Records provided Block Start

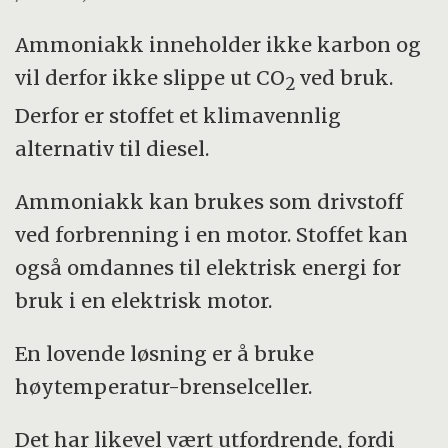
Ammoniakk inneholder ikke karbon og
vil derfor ikke slippe ut CO
ved bruk.
2
Derfor er stoffet et klimavennlig
alternativ til diesel.
Ammoniakk kan brukes som drivstoff
ved forbrenning i en motor. Stoffet kan
også omdannes til elektrisk energi for
bruk i en elektrisk motor.
En lovende løsning er å bruke
høytemperatur-brenselceller.
Det har likevel vært utfordrende, fordi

Records provided Block End

__Work to be completed__: Write out the text word for word from the start of the items through the line containing "En lovende løsning er å bruke", and leave the pictures out of your answer.

__Output for this exercise__:
Ammoniakk inneholder ikke karbon og
vil derfor ikke slippe ut CO
ved bruk.
2
Derfor er stoffet et klimavennlig
alternativ til diesel.
Ammoniakk kan brukes som drivstoff
ved forbrenning i en motor. Stoffet kan
også omdannes til elektrisk energi for
bruk i en elektrisk motor.
En lovende løsning er å bruke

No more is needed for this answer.